- TASK INSTRUCTIONS:
In the listing that follows, copy out each line that includes the word "bought".

:: RECORDS TO PROCESS ::

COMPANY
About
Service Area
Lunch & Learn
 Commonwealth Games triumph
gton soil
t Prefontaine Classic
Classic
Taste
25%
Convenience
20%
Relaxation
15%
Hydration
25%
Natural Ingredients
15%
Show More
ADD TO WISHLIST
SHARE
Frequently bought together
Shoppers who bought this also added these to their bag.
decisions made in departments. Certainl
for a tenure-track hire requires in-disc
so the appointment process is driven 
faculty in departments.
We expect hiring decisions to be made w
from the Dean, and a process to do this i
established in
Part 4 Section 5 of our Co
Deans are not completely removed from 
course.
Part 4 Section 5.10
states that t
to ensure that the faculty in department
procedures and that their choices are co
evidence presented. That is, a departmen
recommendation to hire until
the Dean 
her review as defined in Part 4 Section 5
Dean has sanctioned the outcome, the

:::
:: RECORDS TO PROCESS ::

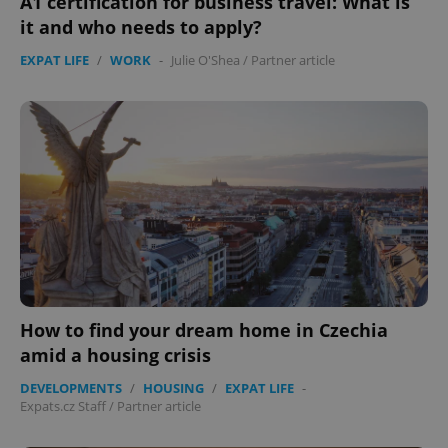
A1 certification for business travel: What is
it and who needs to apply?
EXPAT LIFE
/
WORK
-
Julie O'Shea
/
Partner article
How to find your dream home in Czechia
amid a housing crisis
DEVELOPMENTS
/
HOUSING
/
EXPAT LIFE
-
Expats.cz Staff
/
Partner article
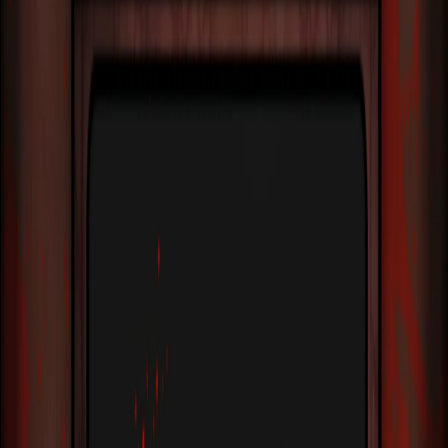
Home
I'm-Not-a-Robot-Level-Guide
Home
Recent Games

:::

- TASK RESPONSE:
Frequently bought together
Shoppers who bought this also added these to their bag.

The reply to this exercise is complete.